Months later, the company moved its headquarters from China to Singapore, joining a wave of other Chinese companies that have done so to curb risks from US-China tensions.
Partnership with Alibaba
The company, whose products are not available in China, claims its AI agent’s performance surpasses that of OpenAI’s DeepResearch. It also has a strategic partnership with Alibaba to collaborate on their AI models.
Meta will operate and sell the Manus service and integrate it into its consumer and business products, including in Meta AI, the company said.
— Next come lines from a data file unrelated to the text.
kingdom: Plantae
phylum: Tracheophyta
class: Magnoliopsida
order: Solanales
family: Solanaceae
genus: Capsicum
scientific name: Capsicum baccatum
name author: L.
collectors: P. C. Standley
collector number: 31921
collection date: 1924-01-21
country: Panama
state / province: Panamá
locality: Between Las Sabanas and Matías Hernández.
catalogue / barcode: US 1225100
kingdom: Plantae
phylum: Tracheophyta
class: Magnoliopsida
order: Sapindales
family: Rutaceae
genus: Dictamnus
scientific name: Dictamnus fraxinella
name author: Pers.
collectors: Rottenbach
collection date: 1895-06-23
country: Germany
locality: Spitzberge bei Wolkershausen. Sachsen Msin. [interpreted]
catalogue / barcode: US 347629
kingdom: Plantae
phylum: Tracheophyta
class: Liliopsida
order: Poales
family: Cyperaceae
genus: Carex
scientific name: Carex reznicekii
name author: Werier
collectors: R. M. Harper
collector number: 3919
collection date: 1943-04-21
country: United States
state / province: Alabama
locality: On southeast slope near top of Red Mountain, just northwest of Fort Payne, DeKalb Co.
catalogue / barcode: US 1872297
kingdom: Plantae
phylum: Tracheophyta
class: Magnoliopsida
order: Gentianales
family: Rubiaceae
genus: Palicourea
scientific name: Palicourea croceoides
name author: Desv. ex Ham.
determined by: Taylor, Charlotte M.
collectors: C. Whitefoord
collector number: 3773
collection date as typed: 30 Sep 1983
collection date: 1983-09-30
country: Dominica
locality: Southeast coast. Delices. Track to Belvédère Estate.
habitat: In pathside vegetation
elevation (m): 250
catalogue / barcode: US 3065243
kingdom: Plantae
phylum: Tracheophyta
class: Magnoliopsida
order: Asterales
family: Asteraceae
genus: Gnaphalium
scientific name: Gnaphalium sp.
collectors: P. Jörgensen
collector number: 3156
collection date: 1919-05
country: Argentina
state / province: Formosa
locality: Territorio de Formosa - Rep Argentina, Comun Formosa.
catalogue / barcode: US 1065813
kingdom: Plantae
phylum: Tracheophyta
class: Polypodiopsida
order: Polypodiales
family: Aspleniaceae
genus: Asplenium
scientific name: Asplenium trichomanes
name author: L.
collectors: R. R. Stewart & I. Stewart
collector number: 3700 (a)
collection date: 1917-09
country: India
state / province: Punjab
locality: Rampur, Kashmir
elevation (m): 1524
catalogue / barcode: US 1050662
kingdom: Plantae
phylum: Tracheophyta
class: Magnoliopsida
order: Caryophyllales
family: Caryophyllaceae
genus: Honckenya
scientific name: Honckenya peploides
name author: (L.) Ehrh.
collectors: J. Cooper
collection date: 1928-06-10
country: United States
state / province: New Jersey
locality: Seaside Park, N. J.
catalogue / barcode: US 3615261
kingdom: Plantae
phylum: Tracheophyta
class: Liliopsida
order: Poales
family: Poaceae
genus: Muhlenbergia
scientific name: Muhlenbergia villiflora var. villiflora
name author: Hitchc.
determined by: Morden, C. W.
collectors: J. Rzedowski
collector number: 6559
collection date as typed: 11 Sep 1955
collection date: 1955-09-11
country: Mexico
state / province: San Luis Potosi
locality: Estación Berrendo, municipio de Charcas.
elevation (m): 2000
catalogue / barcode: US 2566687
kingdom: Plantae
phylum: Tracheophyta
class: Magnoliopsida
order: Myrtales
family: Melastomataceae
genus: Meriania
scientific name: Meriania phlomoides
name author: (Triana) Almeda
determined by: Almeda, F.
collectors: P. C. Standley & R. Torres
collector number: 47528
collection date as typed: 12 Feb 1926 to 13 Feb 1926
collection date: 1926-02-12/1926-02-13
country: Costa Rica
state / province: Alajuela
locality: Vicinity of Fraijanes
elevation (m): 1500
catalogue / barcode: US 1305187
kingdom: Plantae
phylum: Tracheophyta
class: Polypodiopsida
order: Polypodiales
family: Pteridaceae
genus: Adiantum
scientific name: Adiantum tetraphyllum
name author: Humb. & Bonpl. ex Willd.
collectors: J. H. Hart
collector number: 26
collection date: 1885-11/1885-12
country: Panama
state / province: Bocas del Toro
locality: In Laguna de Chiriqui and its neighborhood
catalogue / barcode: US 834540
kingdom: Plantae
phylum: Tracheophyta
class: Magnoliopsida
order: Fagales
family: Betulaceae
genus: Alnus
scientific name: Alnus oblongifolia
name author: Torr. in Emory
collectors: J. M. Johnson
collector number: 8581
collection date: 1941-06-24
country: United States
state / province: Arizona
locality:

Tech giants such as Meta have been ramping up AI investments through strategic acquisitions and talent hires as they navigate fierce industry competition.
Earlier this year, the Facebook owner invested in Scale AI in a deal that valued the data-labelling startup at $29 billion and brought in its 28-year-old CEO, Alexandr Wang.
Manus, backed by its parent Beijing Butterfly Effect Technology, raised $75 million this year at a valuation of around $500 million, the source said, confirming previous media reports. US venture firm Benchmark led the funding round.
Its investors also include HSG, formerly known as Sequoia Capital China, ZhenFund and internet giant Tencent Holdings, PitchBook data showed.